Die Schulen sind jetzt zwei Wochen zu. Wieso macht sich der VBE während regulärer Schulferien keine Sorgen?

Ignaz Wrobel
3 Jahre zuvor
Antwortet  Georg

Schon wieder ein ätzender Kommentar von schräg rechts unten.

Georg
3 Jahre zuvor
Antwortet  Ignaz Wrobel

Erstens: Warum ätzend?
Zweitens: Was war an meinem Kommentar politisch?
Drittens: Was ist Ihre inhaltliche Antwort auf meine Frage?
Viertens: Was hat die Art Ihrer Antwort mit dem Nicknamen des Kommentarschreibers zu tun?

Ignaz Wrobel
3 Jahre zuvor
Antwortet  Georg

Erstens: Der Kommentar richtet sich gegen den VBE, die Vertretung der Grundschullehrer.
Zweitens: Während der Schulferien konnten die Kinder bisher ihre sozialen Kontakte aufrechterhalten. Das ist ihnen jetzt untersagt.
Drittens: Die Antworten wurden hiermit gegeben.
Viertens: Erinnere dich der Historie bedeutender Persönlichkeiten.

lehrer002
4 Jahre zuvor

In der Überschrift fehlt noch ein r bei Kontrolle.
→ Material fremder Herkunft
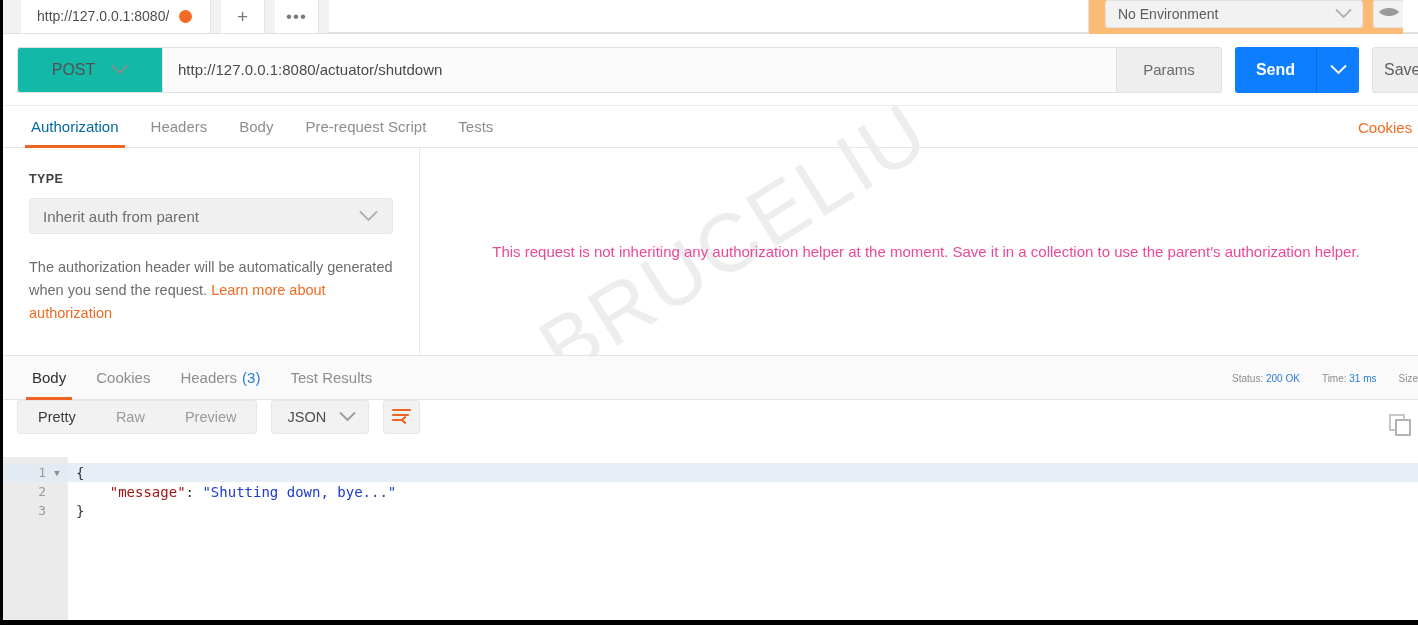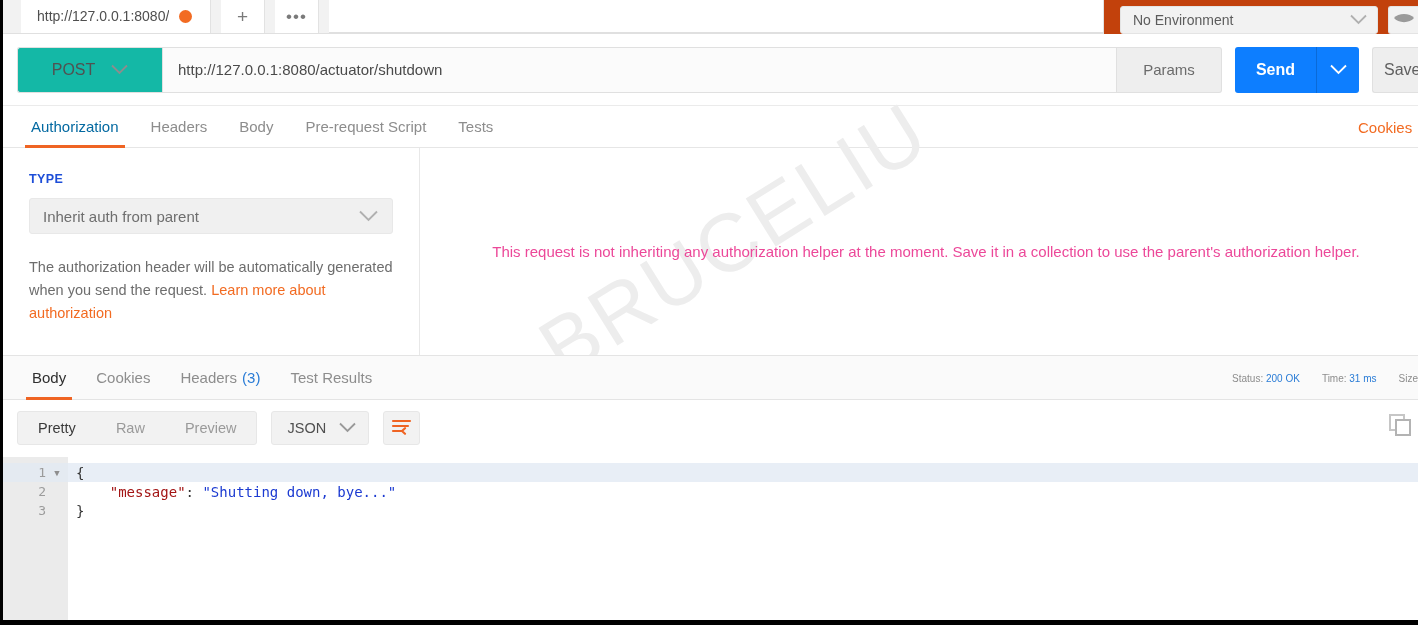--- a/index.html
+++ b/index.html
@@ -64,25 +64,25 @@
   .strip-btn.dots { font-size: 17px; letter-spacing: 1px; }
   .strip-filler {
     flex: 1 1 auto;
     height: 34px;
     background: #ffffff;
     border-bottom: 1px solid #e0e0e0;
   }
 
   .env-area {
     position: absolute;
-    top: 0; right: 0;
+    top: 0; right: 15px;
     height: 34px;
     display: flex;
-    align-items: flex-end;
-    background: #c2410c;
+    align-items: flex-start;
+    background: #fdba74;
     padding-right: 0;
     border-left: 1px solid #e2e2e2;
   }
   .env-select {
     width: 258px; height: 28px;
     background: #f2f2f2;
     border: 1px solid #e4e4e4;
     border-radius: 3px;
     display: flex; align-items: center;
     justify-content: space-between;
@@ -225,21 +225,21 @@
     position: relative;
   }
   .auth-left {
     width: 417px;
     border-right: 1px solid #e8e8e8;
     padding: 24px 26px 0 26px;
   }
   .type-label {
     font-size: 12.5px;
     font-weight: bold;
-    color: #1d4ed8;
+    color: #404040;
     letter-spacing: .4px;
     margin-bottom: 12px;
   }
   .type-select {
     height: 36px;
     background: #f0f0f0;
     border: 1px solid #e8e8e8;
     border-radius: 3px;
     display: flex; align-items: center; justify-content: space-between;
     padding: 0 14px 0 13px;
@@ -320,21 +320,21 @@
     padding-right: 0;
     white-space: nowrap;
     overflow: hidden;
     max-width: 276px;
   }
   .resp-meta b { color: #2a7cd6; font-weight: normal; }
 
   .fmt-bar {
     height: 56px;
     background: #ffffff;
-    display: flex; align-items: center;
+    display: flex; 
     padding-left: 14px;
     gap: 14px;
     position: relative;
   }
   .seg {
     height: 34px;
     background: #f2f2f2;
     border: 1px solid #e7e7e7;
     border-radius: 3px;
     display: flex; align-items: stretch;

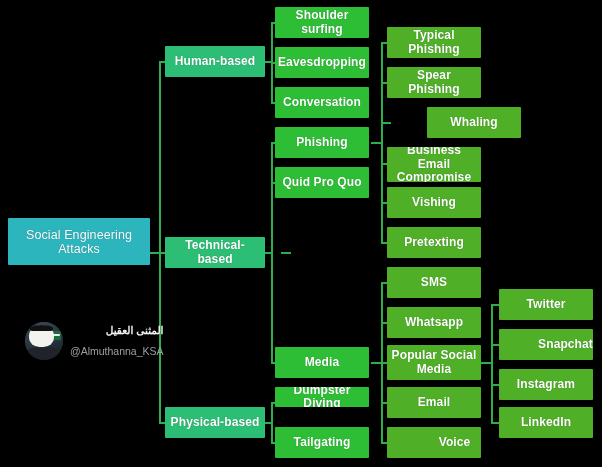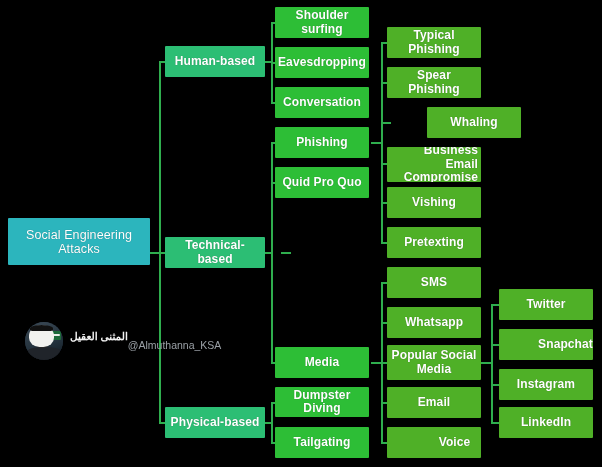--- a/index.html
+++ b/index.html
@@ -66,21 +66,21 @@
   #avatar .sky   { position:absolute; inset:0; background:linear-gradient(160deg,#3c4a56 0%,#23313c 60%,#12191f 100%); }
   #avatar .flag  { position:absolute; right:2px; top:9px; width:13px; height:9px; background:#1d6b3a; border-radius:1px; }
   #avatar .flagw { position:absolute; right:3px; top:12px; width:10px; height:2px; background:#e9eee9; border-radius:1px; }
   #avatar .ghutra{ position:absolute; left:4px; top:3px; width:25px; height:22px; background:#f2f2ef; border-radius:50% 50% 42% 42%; }
   #avatar .igal  { position:absolute; left:5px; top:3px; width:23px; height:6px; background:#111; border-radius:50% 50% 20% 20%; }
   #avatar .face  { position:absolute; left:10px; top:10px; width:14px; height:15px; background:#c99a70; border-radius:45% 45% 50% 50%; }
   #avatar .beard { position:absolute; left:10px; top:18px; width:14px; height:8px; background:#2a2a2a; border-radius:0 0 50% 50%; }
   #avatar .thobe { position:absolute; left:2px; bottom:0; width:34px; height:13px; background:#20242a; border-radius:40% 40% 0 0; }
   #avatar .bisht { position:absolute; left:0px; bottom:0; width:38px; height:12px; background:#121418; border-radius:45% 45% 0 0; }
 
-  #wm-text { display: flex; justify-content: center; }
+  #wm-text { display: flex; flex-direction: column; justify-content: center; }
   #wm-name {
     color: #f2f2f2;
     font-size: 10.5px;
     font-weight: 700;
     direction: rtl;
     unicode-bidi: embed;
     line-height: 1.2;
   }
   #wm-handle {
     color: #9aa0a6;
@@ -170,37 +170,37 @@
   <div class="node lvl3" style="left:275px; top:127px; width:94px; height:31px;">
     <span>Phishing</span>
   </div>
   <div class="node lvl3" style="left:275px; top:167px; width:94px; height:31px;">
     <span>Quid Pro Quo</span>
   </div>
   <div class="node lvl3" style="left:275px; top:347px; width:94px; height:31px;">
     <span>Media</span>
   </div>
 
-  <div class="node lvl3" style="left:275px; top:387px; width:94px; height:30px;">
+  <div class="node lvl3" style="left:275px; top:387px; width:94px; height:20px;">
     <span>Dumpster Diving</span>
   </div>
   <div class="node lvl3" style="left:275px; top:427px; width:94px; height:31px;">
     <span>Tailgating</span>
   </div>
 
   <div class="node lvl4" style="left:387px; top:27px; width:94px; height:31px;">
     <span>Typical Phishing</span>
   </div>
   <div class="node lvl4" style="left:387px; top:67px; width:94px; height:31px;">
     <span>Spear Phishing</span>
   </div>
   <div class="node lvl4" style="left:387px; top:107px; width:94px; height:31px;margin-left:40px;">
     <span>Whaling</span>
   </div>
-  <div class="node lvl4" style="left:387px; top:147px; width:94px; height:35px;text-align:right;">
+  <div class="node lvl4" style="left:387px; top:147px; width:94px; height:35px;">
     <span>Business Email Compromise</span>
   </div>
   <div class="node lvl4" style="left:387px; top:187px; width:94px; height:31px;">
     <span>Vishing</span>
   </div>
   <div class="node lvl4" style="left:387px; top:227px; width:94px; height:31px;">
     <span>Pretexting</span>
   </div>
 
   <div class="node lvl4" style="left:387px; top:267px; width:94px; height:31px;">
Ich denke auch, dass diese Zeiten wieder ein Beispiel sind, dass die Belange von Kindern deutlich geringgeschätzt werden, auch wenn es wichtig ist, alte Leute zu schützen, ist es für mich ein Unding, dass sogar in engen Großstädten Spielplätze gesperrt sind. Das hat ja schon was von Folter für jedes halbwegs aktive Kind.